Apple's second big event of the year is set to take place this Thursday. All signs point to the event being Apple's annual iPad reveal. Rumors are now swirling about what surprises Apple could have for tablet consumers this year.
Last year's iPad event was largely predictable. Aside from the name, the iPad Air was another thinner, lighter iPad for consumers to covet. The iPad Mini was also updated with a higher-resolution display, but neither of Apple's tablet updates could truly be described as revolutionary.
This year consumers can expect much of the same. Leaks concerning the new iPad Air suggest that the new model will have a Touch ID sensor like current iPhone models, with a possible gold color option for the sensor. The leaks also show a faster A8X chip and a bit more RAM.
The Touch ID leak comes just as the fingerprint sensor market has begun to take off. Market research firm IHS recently released a new report showing that the fingerprint sensor shipments will hit 1.4 billion by 2020 - more than four times the number expected to ship by the end of this year. The firm believes that the majority of these sensors will be shipped by Apple and Samsung.
“This biometric market has all the requirements for success converging at the right time,” said Marwan Boustany, a senior analyst with IHS Technology. “Technology, convenience, and consumer interest are just some of the converging interests ensuring the success of fingerprint sensors."

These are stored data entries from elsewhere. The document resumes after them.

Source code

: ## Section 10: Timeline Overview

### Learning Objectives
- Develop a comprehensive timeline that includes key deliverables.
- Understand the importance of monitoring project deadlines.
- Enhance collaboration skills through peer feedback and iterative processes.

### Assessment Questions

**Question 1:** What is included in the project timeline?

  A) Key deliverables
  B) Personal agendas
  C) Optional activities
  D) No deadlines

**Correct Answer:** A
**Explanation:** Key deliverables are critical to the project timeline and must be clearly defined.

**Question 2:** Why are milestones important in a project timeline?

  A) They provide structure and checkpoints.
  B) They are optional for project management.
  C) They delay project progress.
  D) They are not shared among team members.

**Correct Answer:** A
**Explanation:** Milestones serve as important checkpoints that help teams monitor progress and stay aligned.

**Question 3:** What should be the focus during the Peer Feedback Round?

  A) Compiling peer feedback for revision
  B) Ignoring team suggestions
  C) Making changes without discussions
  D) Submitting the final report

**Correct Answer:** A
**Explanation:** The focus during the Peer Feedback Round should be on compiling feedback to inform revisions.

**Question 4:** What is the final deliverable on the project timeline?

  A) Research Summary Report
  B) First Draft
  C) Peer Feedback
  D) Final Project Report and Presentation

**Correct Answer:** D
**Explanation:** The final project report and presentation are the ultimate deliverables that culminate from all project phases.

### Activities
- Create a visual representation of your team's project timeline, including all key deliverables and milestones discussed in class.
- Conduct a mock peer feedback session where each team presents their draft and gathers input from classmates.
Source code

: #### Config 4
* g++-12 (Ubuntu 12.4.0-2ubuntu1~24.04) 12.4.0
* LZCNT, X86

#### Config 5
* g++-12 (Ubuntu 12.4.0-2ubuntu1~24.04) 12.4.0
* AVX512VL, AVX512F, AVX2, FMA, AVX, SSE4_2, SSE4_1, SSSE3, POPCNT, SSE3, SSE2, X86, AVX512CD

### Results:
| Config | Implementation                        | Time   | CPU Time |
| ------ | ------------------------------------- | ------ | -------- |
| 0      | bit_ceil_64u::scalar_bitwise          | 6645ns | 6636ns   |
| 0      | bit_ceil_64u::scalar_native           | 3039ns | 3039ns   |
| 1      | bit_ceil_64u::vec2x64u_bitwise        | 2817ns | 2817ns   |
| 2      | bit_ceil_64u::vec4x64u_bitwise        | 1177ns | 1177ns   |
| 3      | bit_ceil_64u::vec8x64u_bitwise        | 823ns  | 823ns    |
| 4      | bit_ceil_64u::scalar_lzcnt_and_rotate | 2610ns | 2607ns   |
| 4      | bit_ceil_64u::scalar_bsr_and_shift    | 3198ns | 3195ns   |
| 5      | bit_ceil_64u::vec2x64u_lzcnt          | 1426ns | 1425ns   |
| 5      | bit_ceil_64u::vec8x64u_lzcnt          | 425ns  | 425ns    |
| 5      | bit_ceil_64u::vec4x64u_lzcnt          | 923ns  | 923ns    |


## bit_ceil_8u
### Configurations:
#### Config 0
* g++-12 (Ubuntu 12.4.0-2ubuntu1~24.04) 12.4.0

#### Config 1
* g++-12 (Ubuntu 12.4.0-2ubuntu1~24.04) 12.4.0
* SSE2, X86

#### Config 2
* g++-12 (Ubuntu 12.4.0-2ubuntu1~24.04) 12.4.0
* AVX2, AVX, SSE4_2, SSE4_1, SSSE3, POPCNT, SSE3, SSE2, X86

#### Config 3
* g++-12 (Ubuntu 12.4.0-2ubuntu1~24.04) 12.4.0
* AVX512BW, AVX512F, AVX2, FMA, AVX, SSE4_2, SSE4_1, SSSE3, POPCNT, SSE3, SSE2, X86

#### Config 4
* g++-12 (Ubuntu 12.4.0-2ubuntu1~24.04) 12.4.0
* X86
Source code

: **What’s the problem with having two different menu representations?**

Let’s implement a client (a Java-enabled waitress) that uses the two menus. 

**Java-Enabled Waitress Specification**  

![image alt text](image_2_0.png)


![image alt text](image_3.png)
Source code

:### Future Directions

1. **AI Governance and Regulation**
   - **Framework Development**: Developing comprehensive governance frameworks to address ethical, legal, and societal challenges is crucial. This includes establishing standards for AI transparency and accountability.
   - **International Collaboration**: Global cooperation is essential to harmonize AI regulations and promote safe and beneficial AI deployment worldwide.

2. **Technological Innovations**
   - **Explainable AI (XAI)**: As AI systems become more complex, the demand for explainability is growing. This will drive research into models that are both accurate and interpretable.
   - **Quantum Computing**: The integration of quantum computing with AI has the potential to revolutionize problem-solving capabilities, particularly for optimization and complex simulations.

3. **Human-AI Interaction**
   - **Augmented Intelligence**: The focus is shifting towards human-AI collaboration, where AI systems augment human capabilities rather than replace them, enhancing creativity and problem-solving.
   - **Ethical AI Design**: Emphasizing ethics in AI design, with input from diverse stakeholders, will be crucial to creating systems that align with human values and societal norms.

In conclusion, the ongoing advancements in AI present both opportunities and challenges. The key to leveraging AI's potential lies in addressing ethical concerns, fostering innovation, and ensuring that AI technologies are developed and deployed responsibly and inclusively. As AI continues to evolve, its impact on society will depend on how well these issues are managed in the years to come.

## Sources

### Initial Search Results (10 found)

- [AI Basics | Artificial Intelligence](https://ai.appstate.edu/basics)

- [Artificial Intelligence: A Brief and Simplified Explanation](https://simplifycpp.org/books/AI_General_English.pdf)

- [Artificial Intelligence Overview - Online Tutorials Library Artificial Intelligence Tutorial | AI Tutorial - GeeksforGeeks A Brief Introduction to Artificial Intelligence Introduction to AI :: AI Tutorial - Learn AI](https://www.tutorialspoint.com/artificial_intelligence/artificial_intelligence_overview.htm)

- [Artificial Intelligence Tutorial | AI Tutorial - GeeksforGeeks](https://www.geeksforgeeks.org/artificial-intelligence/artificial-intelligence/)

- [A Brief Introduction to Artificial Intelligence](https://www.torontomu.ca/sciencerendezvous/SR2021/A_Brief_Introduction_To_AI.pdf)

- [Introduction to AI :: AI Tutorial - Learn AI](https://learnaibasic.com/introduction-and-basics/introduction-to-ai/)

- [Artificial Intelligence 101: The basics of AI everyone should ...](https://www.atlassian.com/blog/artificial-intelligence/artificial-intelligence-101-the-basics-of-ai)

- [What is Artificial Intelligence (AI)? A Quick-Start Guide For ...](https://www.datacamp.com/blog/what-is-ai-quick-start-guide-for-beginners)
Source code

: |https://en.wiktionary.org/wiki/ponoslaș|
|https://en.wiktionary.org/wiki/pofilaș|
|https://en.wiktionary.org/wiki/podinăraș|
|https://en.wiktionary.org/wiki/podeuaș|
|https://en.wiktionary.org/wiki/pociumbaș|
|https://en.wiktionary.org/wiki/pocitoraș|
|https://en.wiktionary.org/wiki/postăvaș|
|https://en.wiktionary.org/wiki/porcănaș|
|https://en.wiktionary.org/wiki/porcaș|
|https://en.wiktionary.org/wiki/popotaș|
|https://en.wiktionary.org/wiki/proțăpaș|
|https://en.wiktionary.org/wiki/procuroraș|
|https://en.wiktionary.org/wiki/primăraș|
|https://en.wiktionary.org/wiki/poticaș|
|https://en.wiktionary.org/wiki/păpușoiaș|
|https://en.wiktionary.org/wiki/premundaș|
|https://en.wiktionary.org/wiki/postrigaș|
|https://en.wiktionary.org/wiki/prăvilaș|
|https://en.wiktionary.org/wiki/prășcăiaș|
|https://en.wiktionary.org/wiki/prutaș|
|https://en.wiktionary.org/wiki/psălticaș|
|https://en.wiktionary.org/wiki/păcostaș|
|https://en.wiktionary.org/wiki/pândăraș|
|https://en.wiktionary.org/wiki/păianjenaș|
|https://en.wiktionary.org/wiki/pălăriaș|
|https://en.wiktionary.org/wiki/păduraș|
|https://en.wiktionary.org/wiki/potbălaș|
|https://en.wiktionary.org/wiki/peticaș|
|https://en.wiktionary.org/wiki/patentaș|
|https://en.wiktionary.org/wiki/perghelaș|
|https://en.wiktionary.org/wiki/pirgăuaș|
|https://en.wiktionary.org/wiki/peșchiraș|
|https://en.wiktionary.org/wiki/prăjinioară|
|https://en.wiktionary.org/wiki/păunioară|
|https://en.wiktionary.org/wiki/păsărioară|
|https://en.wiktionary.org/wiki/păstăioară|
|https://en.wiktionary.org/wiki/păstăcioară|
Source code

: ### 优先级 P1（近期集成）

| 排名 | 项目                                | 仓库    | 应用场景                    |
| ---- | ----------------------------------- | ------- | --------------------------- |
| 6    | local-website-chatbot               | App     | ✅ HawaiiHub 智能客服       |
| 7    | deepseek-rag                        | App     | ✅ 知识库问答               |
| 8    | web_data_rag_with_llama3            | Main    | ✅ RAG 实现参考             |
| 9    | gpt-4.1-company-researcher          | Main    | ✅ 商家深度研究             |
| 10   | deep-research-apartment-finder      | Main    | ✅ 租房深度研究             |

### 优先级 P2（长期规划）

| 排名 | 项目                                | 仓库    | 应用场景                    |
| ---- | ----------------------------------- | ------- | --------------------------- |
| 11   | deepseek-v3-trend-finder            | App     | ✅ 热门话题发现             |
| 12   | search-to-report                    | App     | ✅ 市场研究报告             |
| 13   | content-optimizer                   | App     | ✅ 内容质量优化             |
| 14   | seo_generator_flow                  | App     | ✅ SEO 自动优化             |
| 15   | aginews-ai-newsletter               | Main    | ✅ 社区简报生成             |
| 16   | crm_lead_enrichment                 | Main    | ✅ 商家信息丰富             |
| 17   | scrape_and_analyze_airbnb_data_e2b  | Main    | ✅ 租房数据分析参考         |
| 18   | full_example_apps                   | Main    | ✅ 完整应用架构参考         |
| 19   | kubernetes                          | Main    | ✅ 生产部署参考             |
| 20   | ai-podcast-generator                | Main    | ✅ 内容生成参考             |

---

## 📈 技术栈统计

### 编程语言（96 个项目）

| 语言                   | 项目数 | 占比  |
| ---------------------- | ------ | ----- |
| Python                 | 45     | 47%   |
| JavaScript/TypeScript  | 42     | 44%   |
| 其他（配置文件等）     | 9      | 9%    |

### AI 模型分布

In addition to the Touch ID rumor, a new iPad mini is expected to make an appearance at this week's Apple conference. Not much is known about the smaller tablet yet, but questions are already surfacing about the iPad Mini's current place in Apple's device lineup. The 7.9-inch screen on the iPad Mini was a sign that smaller tablets such as the Amazon Kindle Fire and the Google Nexus 7 proved more popular than Apple had predicted. Now even the iPhone's screen size is creeping up toward tablet sizes, shrinking the market for small tablets.
The Apple tablet with the lowest odds of appearing this week would be the long-rumored 12-inch iPad. Manufacturing sources held early this year that Apple was having trouble getting developers on-board with the larger tablet. Given Samsung's limited success with a 12.2-inch tablet, it doesn't appear that there is even a mega-tablet market for Apple to seriously consider.